FORMAT See FORMAT tag table for possible entries.
Tag Description
LowQual Low quality
MG_INDEL_Filter QD < 2.0 || FS > 200.0 || ReadPosRankSum < -20.0
MG_SNP_Filter QD < 2.0 || FS > 60.0 || MQ < 40.0 || MQRankSum < -12.5 || ReadPosRankSum < -8.0
Tag Description
AC Allele count in genotypes, for each ALT allele, in the same order as listed
AF Allele Frequency, for each ALT allele, in the same order as listed
AN Total number of alleles in called genotypes
BaseQRankSum Z-score from Wilcoxon rank sum test of Alt Vs. Ref base qualities
ClippingRankSum Z-score From Wilcoxon rank sum test of Alt vs. Ref number of hard clipped bases
DB dbSNP Membership
DP Approximate read depth; some reads may have been filtered
FS Phred-scaled p-value using Fisher’s exact test to detect strand bias
HaplotypeScore Consistency of the site with at most two segregating haplotypes
InbreedingCoeff Inbreeding coefficient as estimated from the genotype likelihoods per-sample when compared against the Hardy-Weinberg expectation
MLEAC Maximum likelihood expectation (MLE) for the allele counts (not necessarily the same as the AC), for each ALT allele, in the same order as listed
MLEAF Maximum likelihood expectation (MLE) for the allele frequency (not necessarily the same as the AF), for each ALT allele, in the same order as listed
MQ RMS Mapping Quality
MQ0 Total Mapping Quality Zero Reads
MQRankSum Z-score From Wilcoxon rank sum test of Alt vs. Ref read mapping qualities
QD Variant Confidence/Quality by Depth
ReadPosRankSum Z-score from Wilcoxon rank sum test of Alt vs. Ref read position bias
SOR Symmetric Odds Ratio of 2x2 contingency table to detect strand bias
set Source VCF for the merged record in CombineVariants
SNP Variant is a SNP
MNP Variant is an MNP
INS Variant is an insertion
DEL Variant is an deletion
MIXED Variant is mixture of INS/DEL/SNP/MNP
HOM Variant is homozygous
HET Variant is heterozygous
VARTYPE Comma separated list of variant types. One per allele.
Tag Description
GT Genotype
0/0 - the sample is homozygous reference
0/1 - the sample is heterozygous, carrying 1 copy of each of the REF and ALT alleles
1/1 - the sample is homozygous alternate
AD Allelic depths for the ref and alt alleles in the order listed.

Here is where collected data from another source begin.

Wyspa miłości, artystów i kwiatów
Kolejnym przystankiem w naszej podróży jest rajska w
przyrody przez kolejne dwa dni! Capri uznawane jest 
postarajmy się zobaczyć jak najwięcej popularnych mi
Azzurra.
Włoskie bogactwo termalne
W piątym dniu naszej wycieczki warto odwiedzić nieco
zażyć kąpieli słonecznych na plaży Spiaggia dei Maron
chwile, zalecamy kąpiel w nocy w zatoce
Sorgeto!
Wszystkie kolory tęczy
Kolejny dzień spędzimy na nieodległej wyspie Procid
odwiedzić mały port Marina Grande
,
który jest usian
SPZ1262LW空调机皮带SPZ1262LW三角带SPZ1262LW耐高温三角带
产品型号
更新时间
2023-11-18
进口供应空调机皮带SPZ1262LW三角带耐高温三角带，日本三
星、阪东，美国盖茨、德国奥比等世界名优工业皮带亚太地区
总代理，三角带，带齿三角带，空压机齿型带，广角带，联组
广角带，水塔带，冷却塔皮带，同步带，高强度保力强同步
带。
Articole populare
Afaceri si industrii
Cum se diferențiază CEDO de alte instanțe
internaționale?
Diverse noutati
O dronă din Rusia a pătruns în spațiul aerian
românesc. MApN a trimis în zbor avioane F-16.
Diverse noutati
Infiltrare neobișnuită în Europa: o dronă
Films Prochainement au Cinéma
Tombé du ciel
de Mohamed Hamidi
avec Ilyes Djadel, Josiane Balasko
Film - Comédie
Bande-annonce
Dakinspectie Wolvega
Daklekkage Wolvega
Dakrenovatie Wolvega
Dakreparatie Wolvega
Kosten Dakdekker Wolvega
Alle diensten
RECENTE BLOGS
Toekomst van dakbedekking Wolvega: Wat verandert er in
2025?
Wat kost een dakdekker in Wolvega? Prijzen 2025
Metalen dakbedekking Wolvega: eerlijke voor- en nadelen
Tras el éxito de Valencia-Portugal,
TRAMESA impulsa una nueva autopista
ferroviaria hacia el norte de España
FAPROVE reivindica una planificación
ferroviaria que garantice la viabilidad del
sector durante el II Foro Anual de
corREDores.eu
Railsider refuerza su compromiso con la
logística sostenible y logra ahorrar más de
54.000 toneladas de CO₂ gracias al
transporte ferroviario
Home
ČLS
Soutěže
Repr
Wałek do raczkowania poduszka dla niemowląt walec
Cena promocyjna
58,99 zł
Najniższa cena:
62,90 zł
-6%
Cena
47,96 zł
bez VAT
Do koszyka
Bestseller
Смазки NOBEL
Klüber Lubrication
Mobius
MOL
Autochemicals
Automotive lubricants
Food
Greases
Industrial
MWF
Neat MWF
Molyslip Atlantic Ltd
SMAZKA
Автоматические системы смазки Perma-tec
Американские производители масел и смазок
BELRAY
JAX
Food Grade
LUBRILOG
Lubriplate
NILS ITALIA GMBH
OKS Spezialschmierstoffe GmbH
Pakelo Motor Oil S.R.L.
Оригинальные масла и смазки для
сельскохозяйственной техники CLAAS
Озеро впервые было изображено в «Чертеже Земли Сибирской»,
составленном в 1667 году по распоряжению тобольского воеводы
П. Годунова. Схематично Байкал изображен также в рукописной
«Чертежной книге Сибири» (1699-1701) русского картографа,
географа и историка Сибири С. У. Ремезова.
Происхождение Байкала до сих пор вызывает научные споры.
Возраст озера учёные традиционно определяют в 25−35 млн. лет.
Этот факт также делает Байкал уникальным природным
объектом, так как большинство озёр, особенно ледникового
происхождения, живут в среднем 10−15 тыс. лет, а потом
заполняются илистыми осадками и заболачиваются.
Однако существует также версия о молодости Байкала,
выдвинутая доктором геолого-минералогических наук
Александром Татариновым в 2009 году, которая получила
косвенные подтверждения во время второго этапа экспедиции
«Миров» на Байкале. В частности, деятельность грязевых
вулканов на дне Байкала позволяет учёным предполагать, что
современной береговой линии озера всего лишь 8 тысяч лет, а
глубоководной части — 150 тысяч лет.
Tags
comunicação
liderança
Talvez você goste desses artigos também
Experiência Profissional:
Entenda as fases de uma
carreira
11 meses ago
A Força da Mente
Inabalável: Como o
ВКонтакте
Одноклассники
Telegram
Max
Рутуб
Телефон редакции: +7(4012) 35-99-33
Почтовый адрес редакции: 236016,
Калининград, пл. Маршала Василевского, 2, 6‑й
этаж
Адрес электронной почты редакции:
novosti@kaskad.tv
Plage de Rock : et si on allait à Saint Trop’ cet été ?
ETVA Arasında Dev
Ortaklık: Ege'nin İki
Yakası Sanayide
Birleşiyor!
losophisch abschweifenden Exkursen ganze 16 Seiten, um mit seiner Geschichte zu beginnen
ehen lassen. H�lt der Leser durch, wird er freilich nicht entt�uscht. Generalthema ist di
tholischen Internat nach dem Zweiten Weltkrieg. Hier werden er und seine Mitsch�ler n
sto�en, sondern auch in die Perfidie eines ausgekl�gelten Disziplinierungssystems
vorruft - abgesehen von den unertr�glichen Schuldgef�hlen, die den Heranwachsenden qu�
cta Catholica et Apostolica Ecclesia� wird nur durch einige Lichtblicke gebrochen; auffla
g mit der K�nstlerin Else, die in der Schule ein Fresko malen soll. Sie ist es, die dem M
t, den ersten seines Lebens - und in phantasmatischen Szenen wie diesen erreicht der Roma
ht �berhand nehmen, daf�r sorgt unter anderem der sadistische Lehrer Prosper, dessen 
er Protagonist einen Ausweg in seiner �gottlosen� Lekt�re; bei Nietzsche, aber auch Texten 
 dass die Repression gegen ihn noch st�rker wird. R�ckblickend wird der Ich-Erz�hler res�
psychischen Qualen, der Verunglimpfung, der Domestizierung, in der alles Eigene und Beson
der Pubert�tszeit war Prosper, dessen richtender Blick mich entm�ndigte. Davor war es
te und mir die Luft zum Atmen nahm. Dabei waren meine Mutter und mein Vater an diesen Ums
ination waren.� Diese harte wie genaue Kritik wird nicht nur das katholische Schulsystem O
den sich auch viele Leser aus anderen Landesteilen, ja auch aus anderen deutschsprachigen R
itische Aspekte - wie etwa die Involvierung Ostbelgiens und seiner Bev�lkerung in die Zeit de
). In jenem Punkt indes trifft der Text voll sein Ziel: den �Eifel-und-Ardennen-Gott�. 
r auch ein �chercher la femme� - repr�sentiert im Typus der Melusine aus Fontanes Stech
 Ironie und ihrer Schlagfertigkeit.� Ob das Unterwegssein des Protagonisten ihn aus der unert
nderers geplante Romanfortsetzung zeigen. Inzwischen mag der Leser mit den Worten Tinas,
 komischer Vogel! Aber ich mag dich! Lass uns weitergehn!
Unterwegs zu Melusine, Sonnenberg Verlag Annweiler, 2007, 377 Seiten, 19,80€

DP Read depth at this position for this sample
GQ Conditional genotype quality, encoded as a phred quality
PL The normalized, Phred-scaled likelihoods for each of the 0/0, 0/1, and 1/1, without priors. The most likely genotype (given in the GT field) is scaled so that it’s P = 1.0 (0 when Phred-scaled), and the other likelihoods reflect their Phred-scaled likelihoods relative to this most likely genotype.